**Passage provided**
The two-pass approach looks good to me. The zero-length probe now returns
an appropriately ns-scoped count.  I've already gave the rvb on v2, but I think
v3 is a cleaner solution.

Thanks,
Allison


>  net/rds/af_rds.c     | 42 ++++++++++++++++++++++++++++++++++++------
>  net/rds/connection.c | 13 +++++++++++++
>  net/rds/tcp.c        | 35 +++++++++++++++++++++++++++++++----
>  3 files changed, 80 insertions(+), 10 deletions(-)

**Dataset extract**
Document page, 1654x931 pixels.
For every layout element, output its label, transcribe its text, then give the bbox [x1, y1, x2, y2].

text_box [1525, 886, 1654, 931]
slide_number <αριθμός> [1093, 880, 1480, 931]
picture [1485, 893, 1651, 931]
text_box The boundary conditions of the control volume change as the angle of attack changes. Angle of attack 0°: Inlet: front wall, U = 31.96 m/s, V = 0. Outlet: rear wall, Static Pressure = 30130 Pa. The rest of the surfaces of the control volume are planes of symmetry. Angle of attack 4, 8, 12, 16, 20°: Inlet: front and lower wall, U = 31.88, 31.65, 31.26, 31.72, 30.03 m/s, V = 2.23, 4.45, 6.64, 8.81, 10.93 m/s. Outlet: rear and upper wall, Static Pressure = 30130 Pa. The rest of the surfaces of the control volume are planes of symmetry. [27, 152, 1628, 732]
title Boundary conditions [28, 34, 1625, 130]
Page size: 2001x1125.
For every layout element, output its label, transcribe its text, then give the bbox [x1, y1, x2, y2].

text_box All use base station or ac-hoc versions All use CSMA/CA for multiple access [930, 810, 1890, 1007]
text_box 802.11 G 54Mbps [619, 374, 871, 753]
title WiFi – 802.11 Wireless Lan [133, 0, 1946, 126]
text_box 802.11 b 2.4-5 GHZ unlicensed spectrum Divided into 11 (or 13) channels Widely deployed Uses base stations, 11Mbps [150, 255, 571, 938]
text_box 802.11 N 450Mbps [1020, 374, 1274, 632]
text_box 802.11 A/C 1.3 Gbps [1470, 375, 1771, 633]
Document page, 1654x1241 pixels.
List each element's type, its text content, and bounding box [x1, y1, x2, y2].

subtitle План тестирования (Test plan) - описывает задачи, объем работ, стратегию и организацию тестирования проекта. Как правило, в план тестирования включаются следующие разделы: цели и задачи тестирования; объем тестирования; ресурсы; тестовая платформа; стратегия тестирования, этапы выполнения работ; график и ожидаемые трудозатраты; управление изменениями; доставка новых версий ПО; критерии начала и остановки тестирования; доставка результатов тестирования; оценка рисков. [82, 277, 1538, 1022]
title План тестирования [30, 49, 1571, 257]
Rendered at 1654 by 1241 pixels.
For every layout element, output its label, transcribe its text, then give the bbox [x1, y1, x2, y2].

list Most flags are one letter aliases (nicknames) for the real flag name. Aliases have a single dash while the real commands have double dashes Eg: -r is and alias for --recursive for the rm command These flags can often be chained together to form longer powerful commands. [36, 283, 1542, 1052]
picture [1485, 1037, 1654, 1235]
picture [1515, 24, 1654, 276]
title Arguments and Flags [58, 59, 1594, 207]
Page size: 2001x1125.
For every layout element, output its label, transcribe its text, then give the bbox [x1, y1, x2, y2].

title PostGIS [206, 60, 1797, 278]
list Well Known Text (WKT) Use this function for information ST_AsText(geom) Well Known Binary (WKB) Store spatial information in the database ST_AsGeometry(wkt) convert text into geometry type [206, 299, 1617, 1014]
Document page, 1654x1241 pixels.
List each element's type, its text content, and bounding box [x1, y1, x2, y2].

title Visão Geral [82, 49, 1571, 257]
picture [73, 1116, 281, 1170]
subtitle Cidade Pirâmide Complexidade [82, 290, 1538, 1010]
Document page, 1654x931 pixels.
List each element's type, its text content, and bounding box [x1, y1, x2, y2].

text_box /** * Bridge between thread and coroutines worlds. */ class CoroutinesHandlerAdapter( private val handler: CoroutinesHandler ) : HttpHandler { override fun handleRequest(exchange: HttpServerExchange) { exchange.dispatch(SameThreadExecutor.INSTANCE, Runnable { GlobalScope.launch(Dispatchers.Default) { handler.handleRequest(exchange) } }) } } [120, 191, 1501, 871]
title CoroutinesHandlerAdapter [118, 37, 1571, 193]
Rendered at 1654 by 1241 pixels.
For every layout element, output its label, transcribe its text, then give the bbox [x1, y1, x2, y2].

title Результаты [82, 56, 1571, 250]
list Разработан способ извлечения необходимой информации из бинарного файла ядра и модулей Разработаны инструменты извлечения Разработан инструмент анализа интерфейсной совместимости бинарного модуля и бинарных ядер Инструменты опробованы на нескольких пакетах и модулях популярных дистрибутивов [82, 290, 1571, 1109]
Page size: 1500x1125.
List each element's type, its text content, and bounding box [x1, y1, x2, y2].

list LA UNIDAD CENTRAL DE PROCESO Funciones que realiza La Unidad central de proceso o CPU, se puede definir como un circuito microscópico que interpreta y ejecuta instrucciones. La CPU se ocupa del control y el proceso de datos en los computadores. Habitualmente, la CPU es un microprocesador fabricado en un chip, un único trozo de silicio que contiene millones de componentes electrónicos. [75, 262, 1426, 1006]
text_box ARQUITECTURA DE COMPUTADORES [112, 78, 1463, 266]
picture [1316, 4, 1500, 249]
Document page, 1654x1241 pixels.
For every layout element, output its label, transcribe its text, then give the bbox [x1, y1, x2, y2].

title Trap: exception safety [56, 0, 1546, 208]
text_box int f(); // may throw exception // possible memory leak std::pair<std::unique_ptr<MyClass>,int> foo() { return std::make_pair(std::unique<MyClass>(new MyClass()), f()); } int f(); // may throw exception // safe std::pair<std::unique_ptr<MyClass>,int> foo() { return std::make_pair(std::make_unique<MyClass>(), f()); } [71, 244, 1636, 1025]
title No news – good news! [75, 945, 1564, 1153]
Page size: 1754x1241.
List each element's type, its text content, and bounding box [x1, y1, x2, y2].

**Stated goal 1**
Quote the stretch of the patch review reply from "The two-pass approach" through "a cleaner solution.".
**Stated goal 2**
Answer these questions from the patch review reply:
(a) What does the zero-length probe now return?
(b) How many files does the patch change?
(c) Which version does the reply call a cleaner solution?

**Correct output 1**
The two-pass approach looks good to me. The zero-length probe now returns
an appropriately ns-scoped count.  I've already gave the rvb on v2, but I think
v3 is a cleaner solution.

**Correct output 2**
(a) An appropriately ns-scoped count.
(b) 3 files.
(c) v3.